Thank you very much for giving me the opportunity to welcome you on behalf of the Konrad Adenauer Foundation. The topic of this conference - the debate on land and property rights - is heavily discussed in media, politics and society - basically everywhere in the country. When the De Klerk Foundation approached us to support this event, we did not have to think twice due to actuality and relevance of the issue.
Land reform - and by that I mean the debate on restitution, redistribution and tenure reform as well as on the use of land - touches so many key policy areas, for instance the agriculture sector, housing, urban and rural development and so on. It is also relevant for constitutional questions or issues of social justice. And finally it is especially related to the past of South Africa and the overcoming of the wounds which were inflicted. Many people are somehow affected by land reform and therefore everyone has his or her own perspective on the matter.
You might laugh, but even I as German have a family story to tell when it comes to the topic of expropriation of property in South Africa. In the late 1890s my great-grandfather emigrated from Hamburg to Johannesburg. After working for a local company he built up his own cardboard packaging manufacturer. Eventually the whole company got expropriated by the English after the Boer War. Without a cent in his pocket and being angry with the English he moved back to Germany, where he then met my great-grandmother and married her. No worries, I won’t claim back the cardboard packaging factory here. I guess it was quite a while ago and maybe I should call it circumstances of history. Anyways, as I learned, restitution claims can be dated back until 1913, when the Natives Land Act came into effect and my great-grandfather already had left South Africa.
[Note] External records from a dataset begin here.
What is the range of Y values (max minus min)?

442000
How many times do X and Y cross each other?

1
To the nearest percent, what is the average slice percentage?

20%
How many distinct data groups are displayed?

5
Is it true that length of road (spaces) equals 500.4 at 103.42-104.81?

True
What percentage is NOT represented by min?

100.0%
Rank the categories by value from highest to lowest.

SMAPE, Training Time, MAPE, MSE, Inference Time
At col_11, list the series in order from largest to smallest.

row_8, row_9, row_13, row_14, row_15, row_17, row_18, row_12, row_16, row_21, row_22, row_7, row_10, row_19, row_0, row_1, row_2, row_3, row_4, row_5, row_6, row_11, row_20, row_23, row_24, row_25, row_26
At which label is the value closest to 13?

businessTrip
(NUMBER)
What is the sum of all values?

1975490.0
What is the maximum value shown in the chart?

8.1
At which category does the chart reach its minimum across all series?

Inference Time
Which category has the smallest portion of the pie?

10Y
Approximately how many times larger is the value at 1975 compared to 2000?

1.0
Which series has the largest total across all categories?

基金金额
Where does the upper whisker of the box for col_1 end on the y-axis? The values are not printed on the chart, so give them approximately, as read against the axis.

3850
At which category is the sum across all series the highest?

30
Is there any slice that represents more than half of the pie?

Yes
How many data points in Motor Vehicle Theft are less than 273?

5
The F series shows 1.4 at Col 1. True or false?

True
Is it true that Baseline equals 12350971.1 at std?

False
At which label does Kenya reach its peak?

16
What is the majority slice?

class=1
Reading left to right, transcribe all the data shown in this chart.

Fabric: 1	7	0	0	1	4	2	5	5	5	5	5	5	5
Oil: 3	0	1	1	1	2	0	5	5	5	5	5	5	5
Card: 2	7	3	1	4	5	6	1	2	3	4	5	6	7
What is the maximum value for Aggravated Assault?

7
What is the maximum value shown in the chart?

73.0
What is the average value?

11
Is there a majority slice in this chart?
Coming back to the present debate I would like to point out some important aspects:
One has to acknowledge that, yes, there is historic injustice. I would not go that far to call it an “original sin” as President Ramaphosa did. Nevertheless it was especially this Natives Land Act which disadvantaged the majority of South Africans, which could not create wealth by buying and owning land, while a minority of the population benefitted from the Act until the end of Apartheid.